A Positive Unintended Consequence of Controversy
Mary Eberstadt notes that, leading up to the turn of the millennium, the taboo against pedophilia appeared to be next up on the list of cultural norms to undermine:
The phenomenon of pedophilia chic revealed the intensely troubling possibility that society, especially literate and enlightened society, was in the process of sanctioning certain exceptions to the taboo against sex with minors—particularly sex between men and boys. As a matter of criminal law, of course, girls are often and tragically the victims of older men. But pedophilia chic concerned not the rate of criminal conviction but rather the open public questioning of the taboo itself. What the record through the 1990s showed was that in the case of girls the taboo remained solid, and in the case of boys it did not. In other words, to take the example before us now, had Roman Polanski been arrested for the same crime a decade ago, in all likelihood we would have witnessed the same outcry that we did this fall.

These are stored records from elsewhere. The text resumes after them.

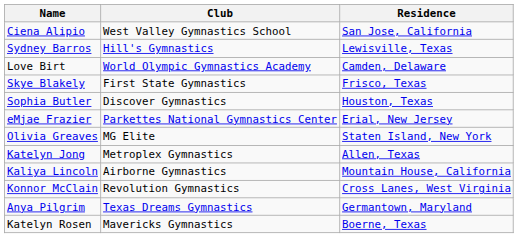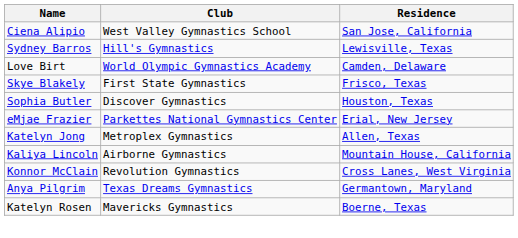- row: Olivia Greaves | MG Elite | Staten Island, New York
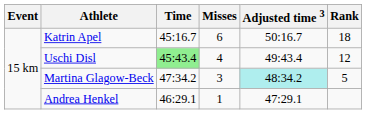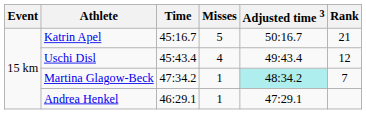Katrin Apel | Misses: 6 -> 5
Katrin Apel | Rank: 18 -> 21
Uschi Disl | Time: lightgreen background -> no background
Martina Glagow-Beck | Misses: 3 -> 1
Martina Glagow-Beck | Rank: 5 -> 7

So now let us ask the more difficult question: Would Polanski in 2009 still have inadvertently united almost everyone in America against him if his victim had been a thirteen-year-old boy rather than a thirteen-year-old girl? The answer, perhaps surprisingly, is yes—and for interesting if unexpected reasons.
Winding through some indicators of that “pedophilia chic,” Eberstadt concludes that the scandal in the American Catholic Church forced “literate and enlightened society” to reposition its opinion so as to permit moral outrage against cultural conservatives. It’s an interesting suggestion, and it certainly doesn’t conflict with experience with human nature.

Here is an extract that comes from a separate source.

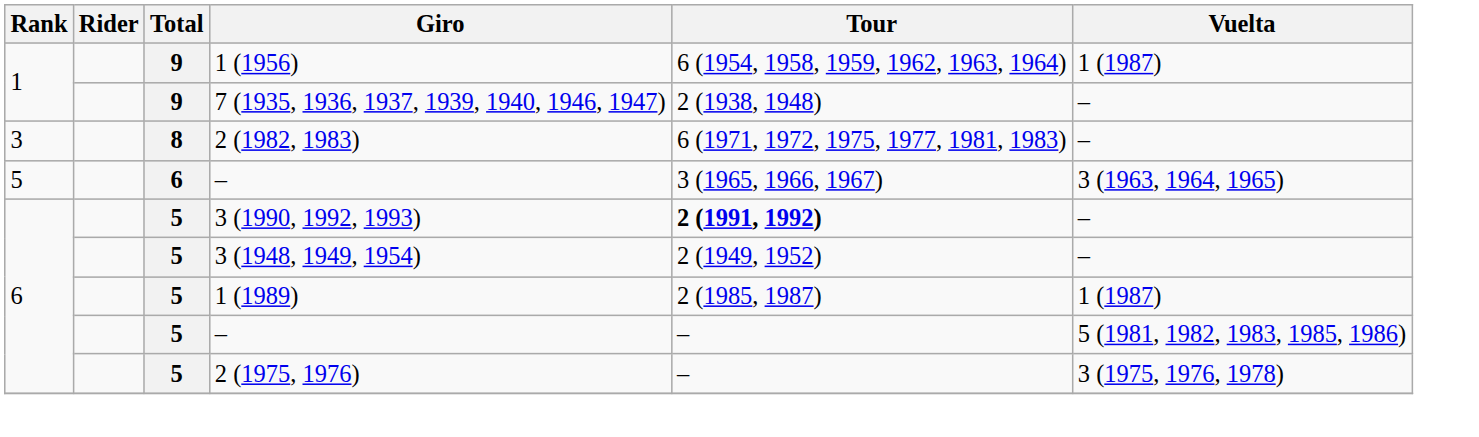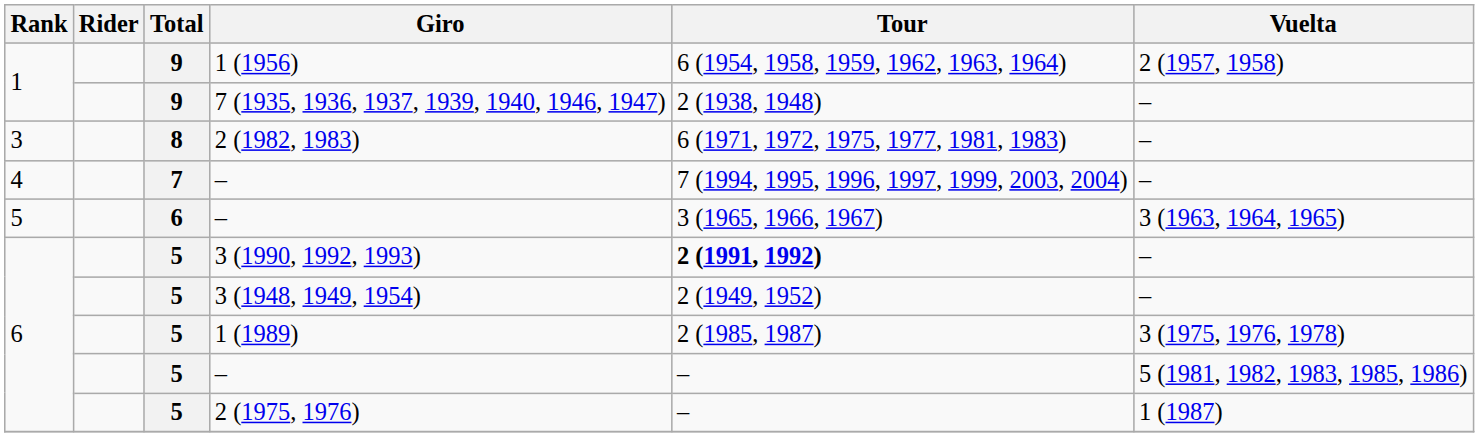1 (1956) | Vuelta: 1 (1987) -> 2 (1957, 1958)
+ row: 4 | 7 | – | 7 (1994, 1995, 1996, 1997, 1999, 2003, 2004) | –
1 (1989) | Vuelta: 1 (1987) -> 3 (1975, 1976, 1978)
2 (1975, 1976) | Vuelta: 3 (1975, 1976, 1978) -> 1 (1987)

One might also suggest similar reactions within the Church, itself. We can hope, for example, that church leaders will be wary of the judgments and suggestions of secular society such as informed organizational decisions in the late ’60s and ’70s. (The human frailty that begets the sorts of cover-ups that we witnessed in subsequent decades is probably beyond our ability to eliminate, although we can be more watchful.)
More broadly, it may be that the Church is in the process of reevaluating its relationship with and role in American society. One needn’t enumerate the examples of public school teachers who’ve been found to have abused their positions with children and teenagers to suggest that representatives of Christ must hold themselves to a higher standard. And one needn’t engage politicians in the dispute over their claims to define Catholicism as rightfully as bishops in order to discern that religion’s role, and therefore its standards, must be of a different sort than those compiled and applied within secular spheres.
The challenge is to make the beneficial reactions to horrible actions outlast the damage that those actions did to the Church’s standing.